*DATA PROVIDED:*

^^^^^^^^

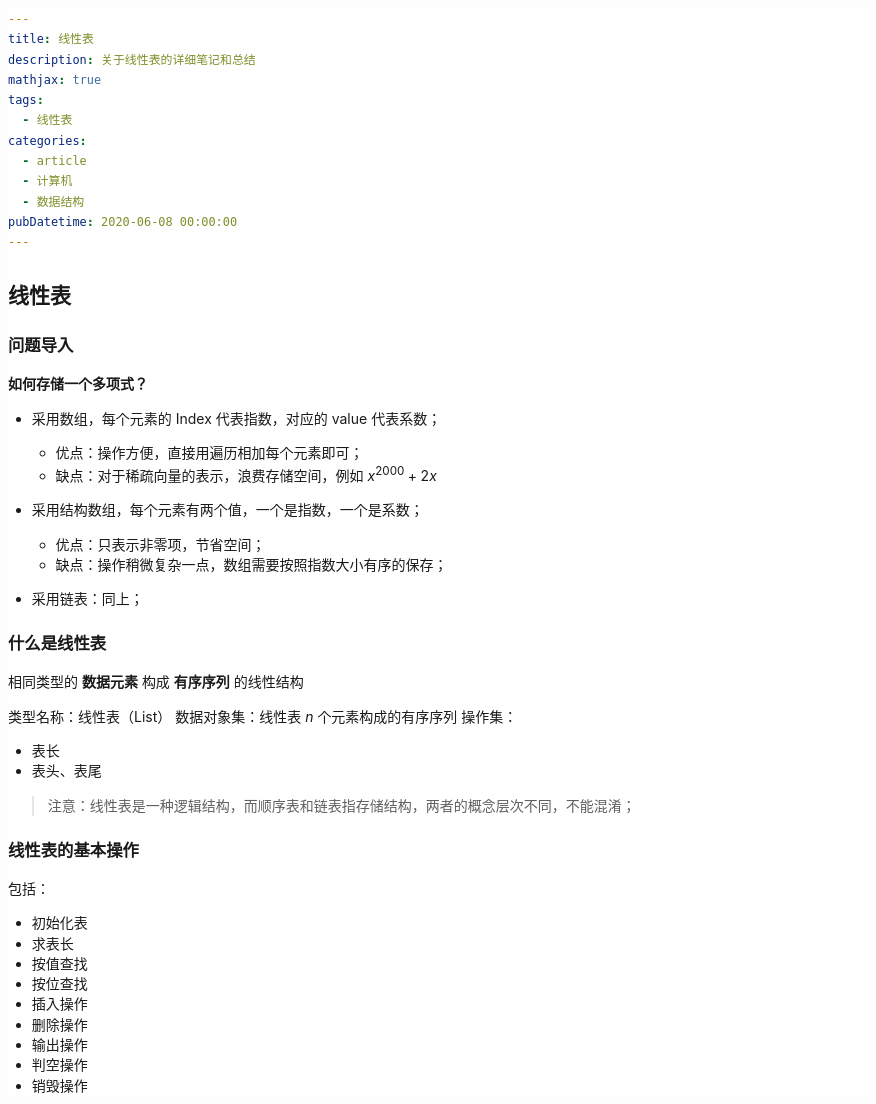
 ```yaml
---
title: 线性表
description: 关于线性表的详细笔记和总结
mathjax: true
tags:
  - 线性表
categories:
  - article
  - 计算机
  - 数据结构
pubDatetime: 2020-06-08 00:00:00
---
```


## 线性表

### 问题导入

**如何存储一个多项式？**

- 采用数组，每个元素的 Index 代表指数，对应的 value 代表系数；

  - 优点：操作方便，直接用遍历相加每个元素即可；
  - 缺点：对于稀疏向量的表示，浪费存储空间，例如 $x^{2000} + 2x$

- 采用结构数组，每个元素有两个值，一个是指数，一个是系数；

  - 优点：只表示非零项，节省空间；
  - 缺点：操作稍微复杂一点，数组需要按照指数大小有序的保存；

- 采用链表：同上；

### 什么是线性表

相同类型的 **数据元素** 构成 **有序序列** 的线性结构

类型名称：线性表（List）
数据对象集：线性表 $n$ 个元素构成的有序序列
操作集：

- 表长
- 表头、表尾

> 注意：线性表是一种逻辑结构，而顺序表和链表指存储结构，两者的概念层次不同，不能混淆；

### 线性表的基本操作

包括：

- 初始化表
- 求表长
- 按值查找
- 按位查找
- 插入操作
- 删除操作
- 输出操作
- 判空操作
- 销毁操作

^^^^^^^^

*WHAT YOU ARE ASKED TO DO:* The whole listing above is to be printed again exactly; pictures stay out of it.

*OUTPUT FOR THIS TASK:*
 ```yaml
---
title: 线性表
description: 关于线性表的详细笔记和总结
mathjax: true
tags:
  - 线性表
categories:
  - article
  - 计算机
  - 数据结构
pubDatetime: 2020-06-08 00:00:00
---
```


## 线性表

### 问题导入

**如何存储一个多项式？**

- 采用数组，每个元素的 Index 代表指数，对应的 value 代表系数；

  - 优点：操作方便，直接用遍历相加每个元素即可；
  - 缺点：对于稀疏向量的表示，浪费存储空间，例如 $x^{2000} + 2x$

- 采用结构数组，每个元素有两个值，一个是指数，一个是系数；

  - 优点：只表示非零项，节省空间；
  - 缺点：操作稍微复杂一点，数组需要按照指数大小有序的保存；

- 采用链表：同上；

### 什么是线性表

相同类型的 **数据元素** 构成 **有序序列** 的线性结构

类型名称：线性表（List）
数据对象集：线性表 $n$ 个元素构成的有序序列
操作集：

- 表长
- 表头、表尾

> 注意：线性表是一种逻辑结构，而顺序表和链表指存储结构，两者的概念层次不同，不能混淆；

### 线性表的基本操作

包括：

- 初始化表
- 求表长
- 按值查找
- 按位查找
- 插入操作
- 删除操作
- 输出操作
- 判空操作
- 销毁操作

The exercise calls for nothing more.